PURPOSE: To evaluate the sensitivity and specificity of single, independent, nonphysician trained reader (TR) gradings in the Telemedicine Approaches to Evaluating Acute-phase Retinopathy of Prematurity (e-ROP) study.

METHODS: Secondary analyses of image grading results from 1,235 infants of birth weights <1251 g. Two of three TRs independently graded image sets; discrepancies were adjudicated by the reading center director (an ophthalmologist) to reach final grading. Sensitivity and specificity of each TR grading and final grading was calculated by comparing gradings to clinical examination results.

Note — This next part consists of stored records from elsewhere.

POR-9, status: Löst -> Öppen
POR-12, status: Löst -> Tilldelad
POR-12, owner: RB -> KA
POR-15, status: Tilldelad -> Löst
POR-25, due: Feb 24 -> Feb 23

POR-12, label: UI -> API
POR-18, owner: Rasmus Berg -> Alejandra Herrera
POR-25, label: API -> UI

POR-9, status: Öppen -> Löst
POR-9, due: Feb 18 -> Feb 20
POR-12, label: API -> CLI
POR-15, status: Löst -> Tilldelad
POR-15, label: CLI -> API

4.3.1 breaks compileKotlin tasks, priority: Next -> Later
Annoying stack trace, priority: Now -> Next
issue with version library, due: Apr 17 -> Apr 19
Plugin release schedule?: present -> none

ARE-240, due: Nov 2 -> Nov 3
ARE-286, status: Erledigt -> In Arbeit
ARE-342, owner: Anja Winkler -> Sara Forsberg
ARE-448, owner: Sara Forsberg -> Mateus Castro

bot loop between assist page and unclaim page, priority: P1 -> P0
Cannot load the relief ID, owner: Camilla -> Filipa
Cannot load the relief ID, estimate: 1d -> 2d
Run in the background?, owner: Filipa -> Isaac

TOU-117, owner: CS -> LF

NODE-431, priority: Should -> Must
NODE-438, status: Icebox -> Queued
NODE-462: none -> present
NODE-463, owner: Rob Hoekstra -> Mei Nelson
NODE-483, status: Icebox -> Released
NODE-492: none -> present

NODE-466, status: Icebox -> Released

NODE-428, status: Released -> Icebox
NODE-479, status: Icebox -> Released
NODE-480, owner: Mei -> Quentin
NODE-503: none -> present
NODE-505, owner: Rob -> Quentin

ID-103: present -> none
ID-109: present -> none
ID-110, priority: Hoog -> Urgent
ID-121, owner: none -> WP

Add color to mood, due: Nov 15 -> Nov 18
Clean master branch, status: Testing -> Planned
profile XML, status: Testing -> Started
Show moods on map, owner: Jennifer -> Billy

RESULTS: Of 7,808 double graded image sets, TR1 graded 5,165; TR2, 3,787; and TR3, 6,664. Compared to final grading for referral warranted retinopathy of prematurity (RW-ROP), two TRs had relatively lower sensitivity (TR1, 75% vs 79% [P = 0.03]; TR2, 73% vs 77% [P = 0.02]) and specificity (TR1, 80% vs 83% [P < 0.001]; TR2, 82% vs 83% [P = 0.09]). TR3 had similar sensitivity (83% vs 83% [P = 0.78]) and specificity (83% vs 84% [P = 0.02]). Compared to final grading, TR1 had lower sensitivity for zone I ROP (47% vs 56% [P = 0.04]) and stage ≥3 ROP (71% vs 77% [P = 0.002]); TR2 had lower sensitivity for stage ≥3 ROP (69% vs 77% [P < 0.001]) and lower specificity for all three components (P < 0.001); TR3 had lower sensitivity for detecting plus disease (23% vs 35% [P < 0.001]) and similar sensitivity for zone I ROP and stage ≥3 ROP.

CONCLUSIONS: There is a small but significant decrease in the sensitivity and specificity for RW-ROP when single-reader grading is compared to double adjudicated grading.